Stated exercise:
Output each line of every record below without any change, from the first record through the last.

(Records from a dataset)
┌──

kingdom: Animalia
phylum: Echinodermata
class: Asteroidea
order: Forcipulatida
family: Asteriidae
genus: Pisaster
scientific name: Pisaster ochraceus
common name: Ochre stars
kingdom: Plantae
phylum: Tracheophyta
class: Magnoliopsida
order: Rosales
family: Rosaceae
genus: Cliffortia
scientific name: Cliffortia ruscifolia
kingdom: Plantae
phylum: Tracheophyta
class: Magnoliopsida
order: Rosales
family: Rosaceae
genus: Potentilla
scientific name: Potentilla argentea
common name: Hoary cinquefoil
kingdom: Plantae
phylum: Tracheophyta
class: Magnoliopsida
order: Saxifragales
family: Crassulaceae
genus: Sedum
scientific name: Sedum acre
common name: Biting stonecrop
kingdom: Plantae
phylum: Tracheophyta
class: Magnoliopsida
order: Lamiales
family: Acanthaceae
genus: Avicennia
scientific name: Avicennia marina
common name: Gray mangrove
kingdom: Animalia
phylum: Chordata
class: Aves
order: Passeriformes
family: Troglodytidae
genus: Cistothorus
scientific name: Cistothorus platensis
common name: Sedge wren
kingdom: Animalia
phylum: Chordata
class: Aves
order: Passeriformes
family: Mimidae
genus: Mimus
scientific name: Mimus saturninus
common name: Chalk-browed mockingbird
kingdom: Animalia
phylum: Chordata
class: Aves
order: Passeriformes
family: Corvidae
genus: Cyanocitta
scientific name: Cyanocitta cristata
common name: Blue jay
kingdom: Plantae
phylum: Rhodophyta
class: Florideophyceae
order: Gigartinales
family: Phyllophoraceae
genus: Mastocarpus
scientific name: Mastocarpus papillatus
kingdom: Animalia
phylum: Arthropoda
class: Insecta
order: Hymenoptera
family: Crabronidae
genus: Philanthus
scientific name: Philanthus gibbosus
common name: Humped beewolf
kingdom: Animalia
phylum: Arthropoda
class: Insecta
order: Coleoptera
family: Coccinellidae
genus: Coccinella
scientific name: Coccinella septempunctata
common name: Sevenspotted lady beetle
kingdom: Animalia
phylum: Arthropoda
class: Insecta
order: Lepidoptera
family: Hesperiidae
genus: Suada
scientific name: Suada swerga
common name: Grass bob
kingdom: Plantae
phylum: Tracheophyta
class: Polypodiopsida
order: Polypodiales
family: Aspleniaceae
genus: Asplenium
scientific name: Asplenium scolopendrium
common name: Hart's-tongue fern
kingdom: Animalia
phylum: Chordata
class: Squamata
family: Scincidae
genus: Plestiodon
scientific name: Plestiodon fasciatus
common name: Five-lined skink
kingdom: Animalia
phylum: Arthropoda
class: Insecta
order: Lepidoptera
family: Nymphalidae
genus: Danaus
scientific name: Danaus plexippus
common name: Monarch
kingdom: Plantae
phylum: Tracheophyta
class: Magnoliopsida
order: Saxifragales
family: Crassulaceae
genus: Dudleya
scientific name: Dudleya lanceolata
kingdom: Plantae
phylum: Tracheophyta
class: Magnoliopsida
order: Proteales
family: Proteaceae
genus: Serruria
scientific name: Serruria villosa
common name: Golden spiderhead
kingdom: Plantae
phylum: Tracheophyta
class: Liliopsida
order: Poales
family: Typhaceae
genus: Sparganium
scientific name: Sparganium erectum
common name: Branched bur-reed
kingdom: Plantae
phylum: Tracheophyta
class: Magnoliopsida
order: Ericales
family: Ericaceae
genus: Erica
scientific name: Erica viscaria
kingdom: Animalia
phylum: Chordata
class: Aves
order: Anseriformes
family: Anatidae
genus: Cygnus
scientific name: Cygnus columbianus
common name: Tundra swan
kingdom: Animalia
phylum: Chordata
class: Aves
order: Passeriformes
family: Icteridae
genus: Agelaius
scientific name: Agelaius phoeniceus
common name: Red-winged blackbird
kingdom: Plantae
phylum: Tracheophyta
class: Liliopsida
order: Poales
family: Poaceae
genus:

└──

Correct output:
kingdom: Animalia
phylum: Echinodermata
class: Asteroidea
order: Forcipulatida
family: Asteriidae
genus: Pisaster
scientific name: Pisaster ochraceus
common name: Ochre stars
kingdom: Plantae
phylum: Tracheophyta
class: Magnoliopsida
order: Rosales
family: Rosaceae
genus: Cliffortia
scientific name: Cliffortia ruscifolia
kingdom: Plantae
phylum: Tracheophyta
class: Magnoliopsida
order: Rosales
family: Rosaceae
genus: Potentilla
scientific name: Potentilla argentea
common name: Hoary cinquefoil
kingdom: Plantae
phylum: Tracheophyta
class: Magnoliopsida
order: Saxifragales
family: Crassulaceae
genus: Sedum
scientific name: Sedum acre
common name: Biting stonecrop
kingdom: Plantae
phylum: Tracheophyta
class: Magnoliopsida
order: Lamiales
family: Acanthaceae
genus: Avicennia
scientific name: Avicennia marina
common name: Gray mangrove
kingdom: Animalia
phylum: Chordata
class: Aves
order: Passeriformes
family: Troglodytidae
genus: Cistothorus
scientific name: Cistothorus platensis
common name: Sedge wren
kingdom: Animalia
phylum: Chordata
class: Aves
order: Passeriformes
family: Mimidae
genus: Mimus
scientific name: Mimus saturninus
common name: Chalk-browed mockingbird
kingdom: Animalia
phylum: Chordata
class: Aves
order: Passeriformes
family: Corvidae
genus: Cyanocitta
scientific name: Cyanocitta cristata
common name: Blue jay
kingdom: Plantae
phylum: Rhodophyta
class: Florideophyceae
order: Gigartinales
family: Phyllophoraceae
genus: Mastocarpus
scientific name: Mastocarpus papillatus
kingdom: Animalia
phylum: Arthropoda
class: Insecta
order: Hymenoptera
family: Crabronidae
genus: Philanthus
scientific name: Philanthus gibbosus
common name: Humped beewolf
kingdom: Animalia
phylum: Arthropoda
class: Insecta
order: Coleoptera
family: Coccinellidae
genus: Coccinella
scientific name: Coccinella septempunctata
common name: Sevenspotted lady beetle
kingdom: Animalia
phylum: Arthropoda
class: Insecta
order: Lepidoptera
family: Hesperiidae
genus: Suada
scientific name: Suada swerga
common name: Grass bob
kingdom: Plantae
phylum: Tracheophyta
class: Polypodiopsida
order: Polypodiales
family: Aspleniaceae
genus: Asplenium
scientific name: Asplenium scolopendrium
common name: Hart's-tongue fern
kingdom: Animalia
phylum: Chordata
class: Squamata
family: Scincidae
genus: Plestiodon
scientific name: Plestiodon fasciatus
common name: Five-lined skink
kingdom: Animalia
phylum: Arthropoda
class: Insecta
order: Lepidoptera
family: Nymphalidae
genus: Danaus
scientific name: Danaus plexippus
common name: Monarch
kingdom: Plantae
phylum: Tracheophyta
class: Magnoliopsida
order: Saxifragales
family: Crassulaceae
genus: Dudleya
scientific name: Dudleya lanceolata
kingdom: Plantae
phylum: Tracheophyta
class: Magnoliopsida
order: Proteales
family: Proteaceae
genus: Serruria
scientific name: Serruria villosa
common name: Golden spiderhead
kingdom: Plantae
phylum: Tracheophyta
class: Liliopsida
order: Poales
family: Typhaceae
genus: Sparganium
scientific name: Sparganium erectum
common name: Branched bur-reed
kingdom: Plantae
phylum: Tracheophyta
class: Magnoliopsida
order: Ericales
family: Ericaceae
genus: Erica
scientific name: Erica viscaria
kingdom: Animalia
phylum: Chordata
class: Aves
order: Anseriformes
family: Anatidae
genus: Cygnus
scientific name: Cygnus columbianus
common name: Tundra swan
kingdom: Animalia
phylum: Chordata
class: Aves
order: Passeriformes
family: Icteridae
genus: Agelaius
scientific name: Agelaius phoeniceus
common name: Red-winged blackbird
kingdom: Plantae
phylum: Tracheophyta
class: Liliopsida
order: Poales
family: Poaceae
genus:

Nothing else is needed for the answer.